Task — Please set down, word for word, each line from the one containing "patterns are failing?**" through the final line of the records below, both included, and nothing else.

Supplied records —
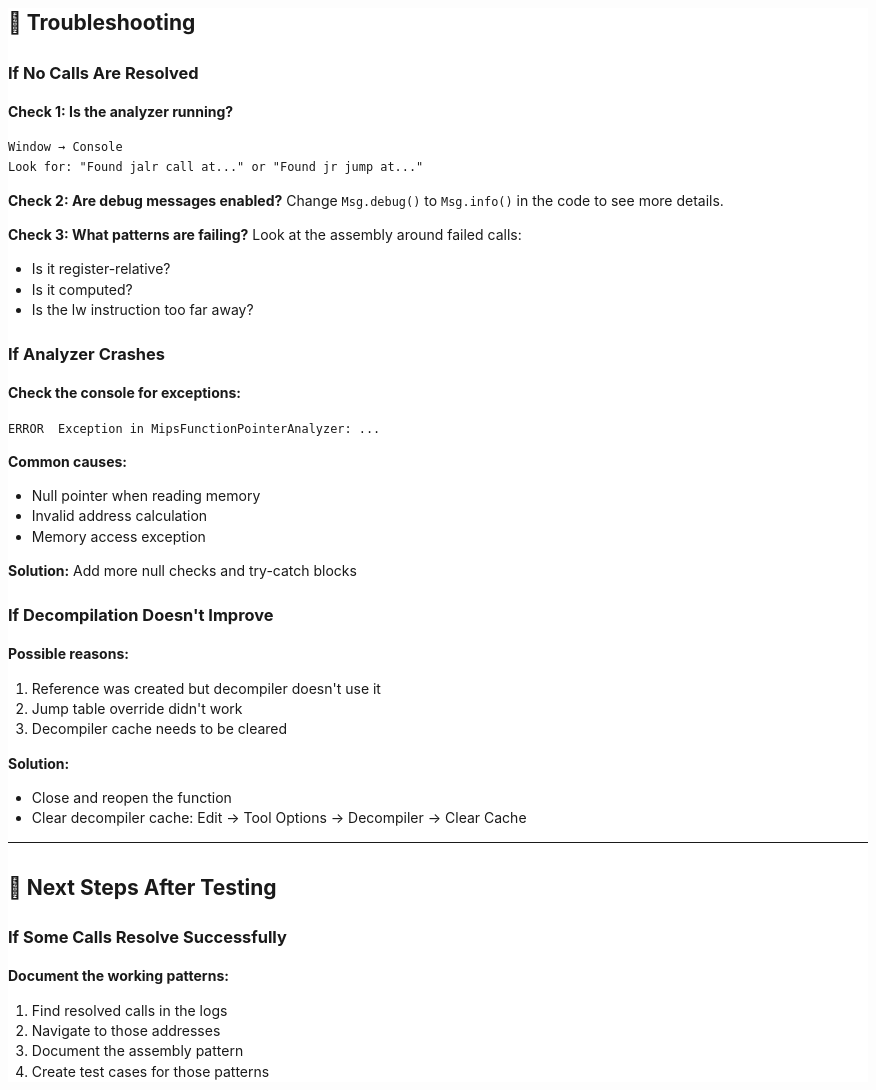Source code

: 
## 🔧 Troubleshooting

### If No Calls Are Resolved

**Check 1: Is the analyzer running?**
```
Window → Console
Look for: "Found jalr call at..." or "Found jr jump at..."
```

**Check 2: Are debug messages enabled?**
Change `Msg.debug()` to `Msg.info()` in the code to see more details.

**Check 3: What patterns are failing?**
Look at the assembly around failed calls:
- Is it register-relative?
- Is it computed?
- Is the lw instruction too far away?

### If Analyzer Crashes

**Check the console for exceptions:**
```
ERROR  Exception in MipsFunctionPointerAnalyzer: ...
```

**Common causes:**
- Null pointer when reading memory
- Invalid address calculation
- Memory access exception

**Solution:** Add more null checks and try-catch blocks

### If Decompilation Doesn't Improve

**Possible reasons:**
1. Reference was created but decompiler doesn't use it
2. Jump table override didn't work
3. Decompiler cache needs to be cleared

**Solution:**
- Close and reopen the function
- Clear decompiler cache: Edit → Tool Options → Decompiler → Clear Cache

---

## 📝 Next Steps After Testing

### If Some Calls Resolve Successfully

**Document the working patterns:**
1. Find resolved calls in the logs
2. Navigate to those addresses
3. Document the assembly pattern
4. Create test cases for those patterns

Task solution —
**Check 3: What patterns are failing?**
Look at the assembly around failed calls:
- Is it register-relative?
- Is it computed?
- Is the lw instruction too far away?

### If Analyzer Crashes

**Check the console for exceptions:**
```
ERROR  Exception in MipsFunctionPointerAnalyzer: ...
```

**Common causes:**
- Null pointer when reading memory
- Invalid address calculation
- Memory access exception

**Solution:** Add more null checks and try-catch blocks

### If Decompilation Doesn't Improve

**Possible reasons:**
1. Reference was created but decompiler doesn't use it
2. Jump table override didn't work
3. Decompiler cache needs to be cleared

**Solution:**
- Close and reopen the function
- Clear decompiler cache: Edit → Tool Options → Decompiler → Clear Cache

---

## 📝 Next Steps After Testing

### If Some Calls Resolve Successfully

**Document the working patterns:**
1. Find resolved calls in the logs
2. Navigate to those addresses
3. Document the assembly pattern
4. Create test cases for those patterns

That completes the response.